EXTRAIT DU TEXTE:
..........

Drôle de journée au cinéma. Lorsque je me suis réveillé samedi matin, le seul plan du jour était d’aller voir le nouvel Harry Potter avec des amis à la séance de midi, histoire d’éviter la foule. J’étais loin de penser que j’allais m’embarquer pour un petit marathon de trois films qui auraient tous pour point commun d’être projetés dans une salle agitée de soubresauts qui en énerveraient plus d’un. Mais depuis que je tiens ce blog, j’arrive à prendre les désagréments avec le sourire en me disant « Au moins, ça fera un billet marrant à écrire sur l’IBC ». Samedi je me suis trouvé dans trois salles où le spectacle était autant dans la salle qu’à l’écran. Et je vais me faire un plaisir de vous raconter ce qui s’est passé.

..........

Items extraits d'une collection
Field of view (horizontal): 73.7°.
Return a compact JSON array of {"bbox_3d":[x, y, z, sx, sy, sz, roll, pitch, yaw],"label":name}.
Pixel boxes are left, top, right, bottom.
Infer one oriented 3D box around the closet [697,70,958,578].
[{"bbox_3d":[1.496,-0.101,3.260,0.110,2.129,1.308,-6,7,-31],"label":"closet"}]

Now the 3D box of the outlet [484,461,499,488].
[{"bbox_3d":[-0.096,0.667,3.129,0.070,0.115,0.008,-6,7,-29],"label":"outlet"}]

..........

CONSIGNE A: Reproduisez le passage de l'extrait sur la journée au cinéma situé entre "Drôle de journée" et "qui s’est passé.", ces deux passages compris.
CONSIGNE B: D'après l'extrait sur la journée au cinéma, pourquoi l'auteur parvient-il désormais à prendre les désagréments avec le sourire ? Répondez en une à trois phrases.
Les items n'interviennent en rien dans cet exercice.

CORRIGÉ A:
Drôle de journée au cinéma. Lorsque je me suis réveillé samedi matin, le seul plan du jour était d’aller voir le nouvel Harry Potter avec des amis à la séance de midi, histoire d’éviter la foule. J’étais loin de penser que j’allais m’embarquer pour un petit marathon de trois films qui auraient tous pour point commun d’être projetés dans une salle agitée de soubresauts qui en énerveraient plus d’un. Mais depuis que je tiens ce blog, j’arrive à prendre les désagréments avec le sourire en me disant « Au moins, ça fera un billet marrant à écrire sur l’IBC ». Samedi je me suis trouvé dans trois salles où le spectacle était autant dans la salle qu’à l’écran. Et je vais me faire un plaisir de vous raconter ce qui s’est passé.

CORRIGÉ B: Depuis qu'il tient son blog, il se dit qu'un désagrément lui fournira au moins un billet amusant à écrire sur l'IBC.